The African Americans
Search for Truth and Knowledge
By Dr. Leonard Jeffries, Jr.
Part Fourteen: Free African American Families in America
African Labor, Property Ownership and Institution Building
A free African Community developed in the 1640's in Virginia in the Tidewater area of the Eastern Shore, along banks of the Pungoteaque River. It was here that the first community of Black property owners was established. The human drama of these forgotten African Families is an inspiring story.
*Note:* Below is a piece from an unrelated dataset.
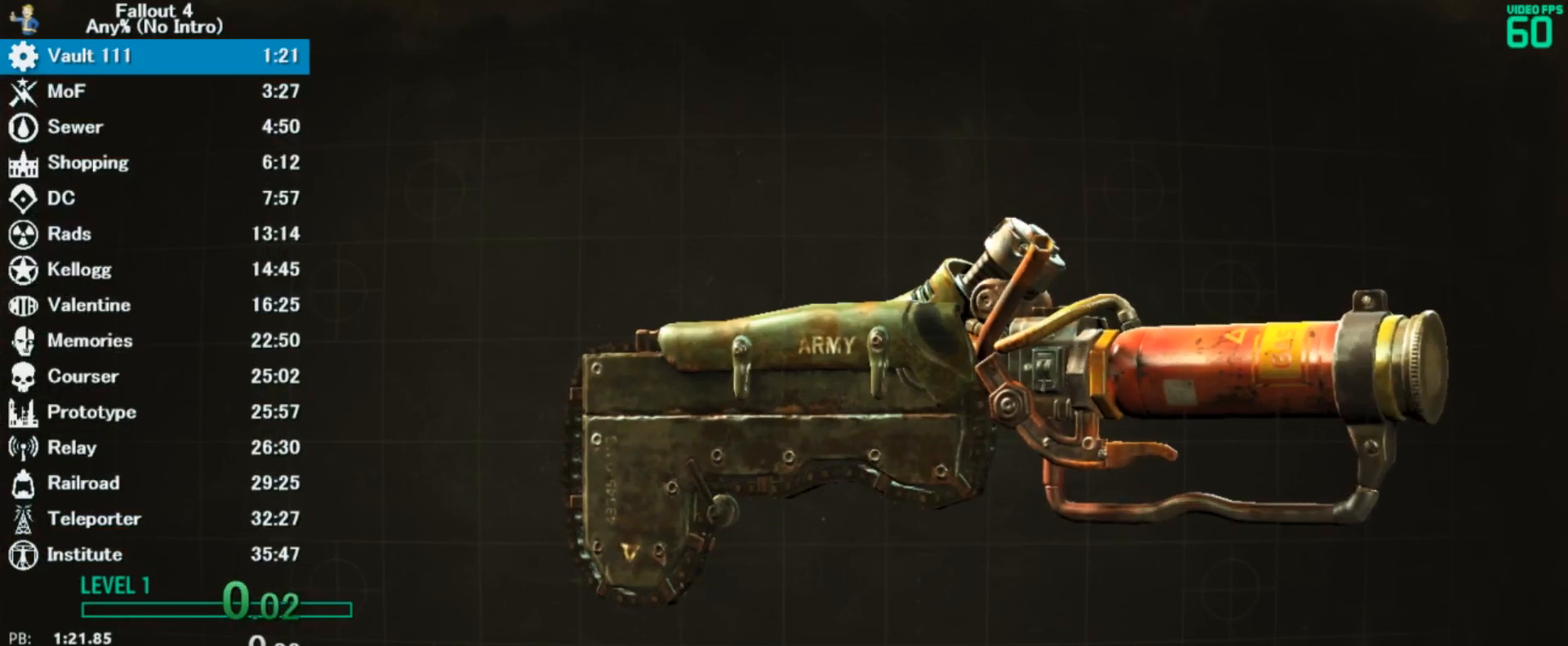
{"keys": [], "mouse": [], "events": []}
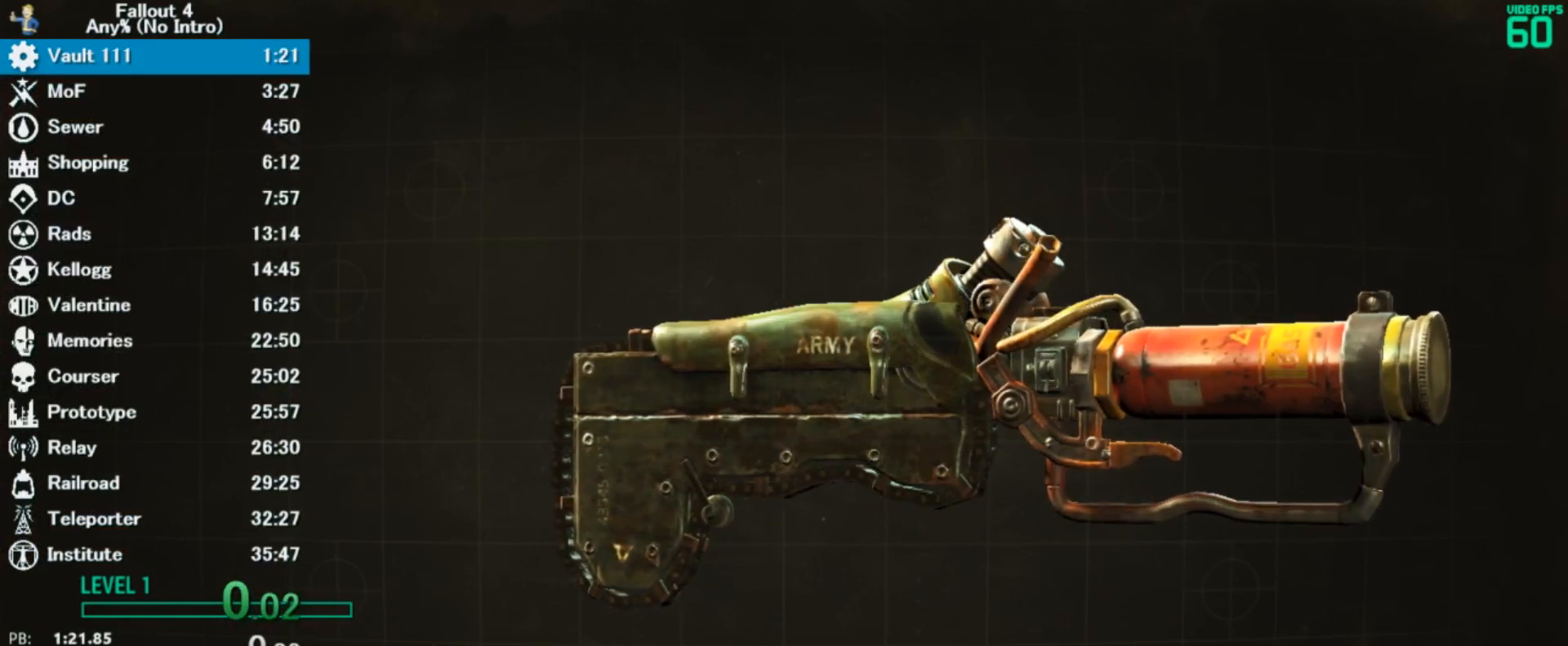
{"keys": ["alt"], "mouse": [], "events": [[367, "alt", "down"]]}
In 1625 there were only 23 Africans in the Virginia Colony, by the 1650's the figure increased to more than 300 African Freemen and indentured servants. Between 1670 and 1680 this African population increased from 2,000 to 3,000. During this period the legal status of the African population was undergoing change. Free Africans by statute law, for example, were prohibited from owning white servants. Other laws were passed creating a permanent slave system. In spite of the laws and customs restricting the African population, many remained free and continued to accumulate property. There were various ways to obtain property. Some received land under the head-rights system which allowed you to own forest land you cleared and made productive. Others purchased land outright or acquired it through wills of former masters. As a result of these events, a class of Free African property owners began to emerge in Virginia and other American Colonies and their descendants continue to play an important role in American Society.
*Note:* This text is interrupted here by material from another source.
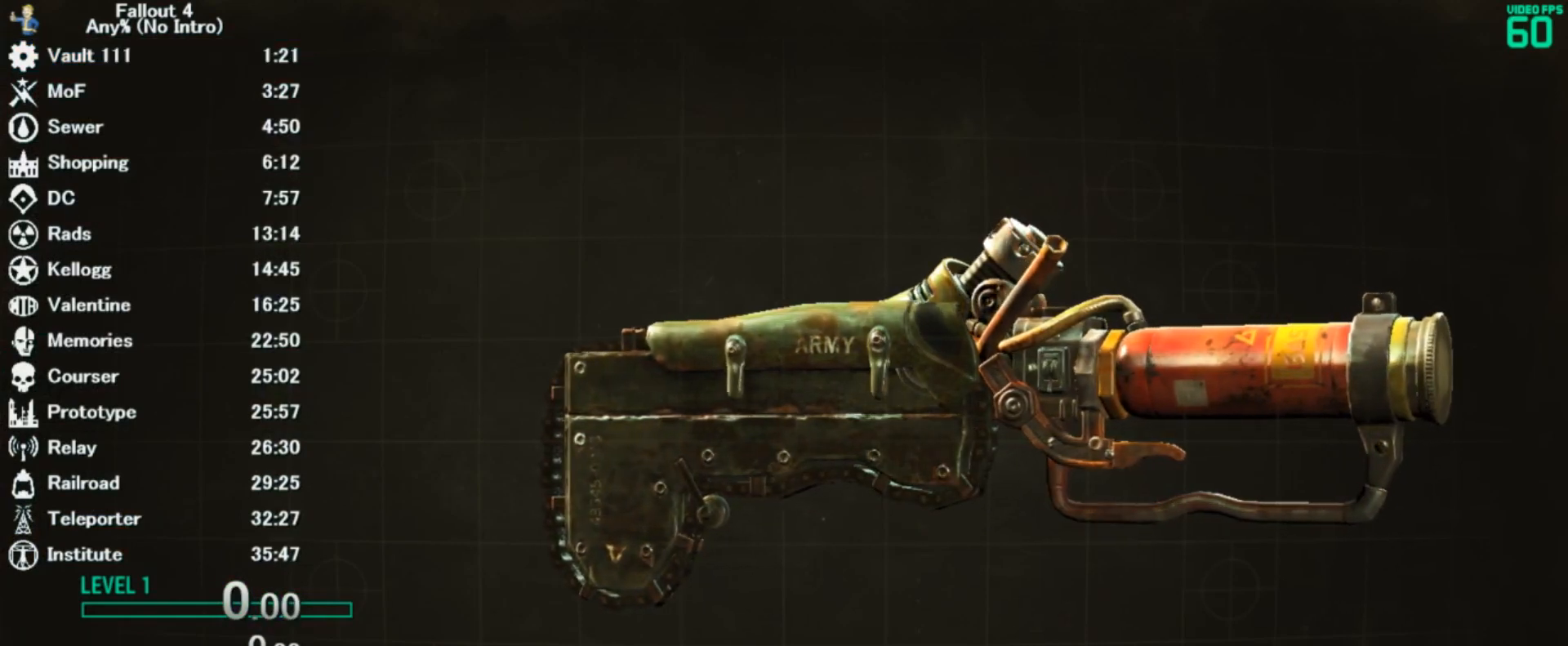
{"keys": [], "mouse": [], "events": [[167, "w", "down"], [267, "w", "up"], [400, "alt", "up"]]}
In the same year, 1651, another African John Johnson received a tract of 550 acres of land as head-rights for importing eleven white servants for help clear the land. Other free Africans also increased their land holdings. Sometimes disputes arose over who had proper title to the newly claimed lands. In 1663, for example, John Johnson, Sr. was involved in a court dispute with his African neighbor over the title of 450 acres. By 1670, the Virginia Colony assembly passed laws restricting the property ownership of Free African Americans.
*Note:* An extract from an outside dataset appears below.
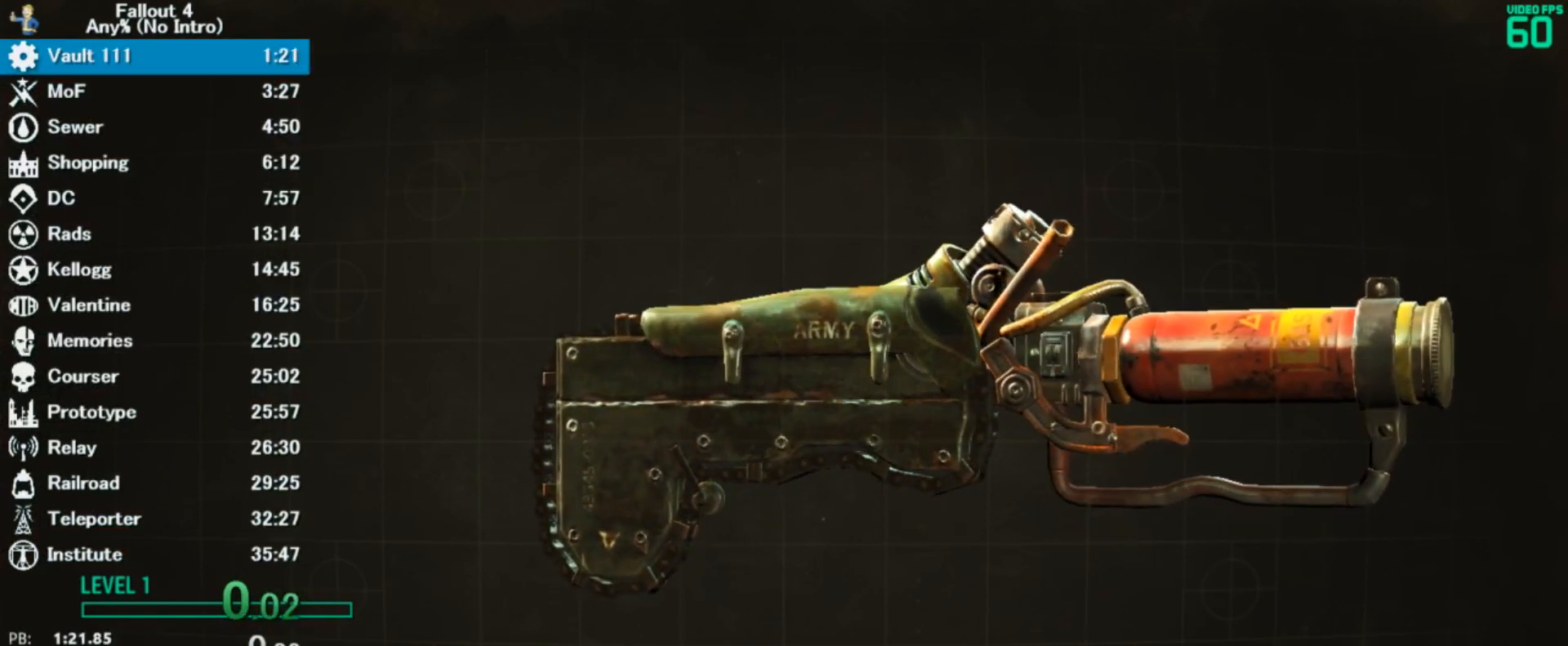
{"keys": ["w"], "mouse": [], "events": [[100, "w", "down"]]}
Laws were also passed to separate white indentured servants form African indentured servants and create a permanent status of slavery for Africans. In spite of the growing slavery system in southern colonies of America, the Free African population continued to increase and expand their ownership of property. For the next two centuries this Free African population became the base for building the institutions and traditions of today's African American community.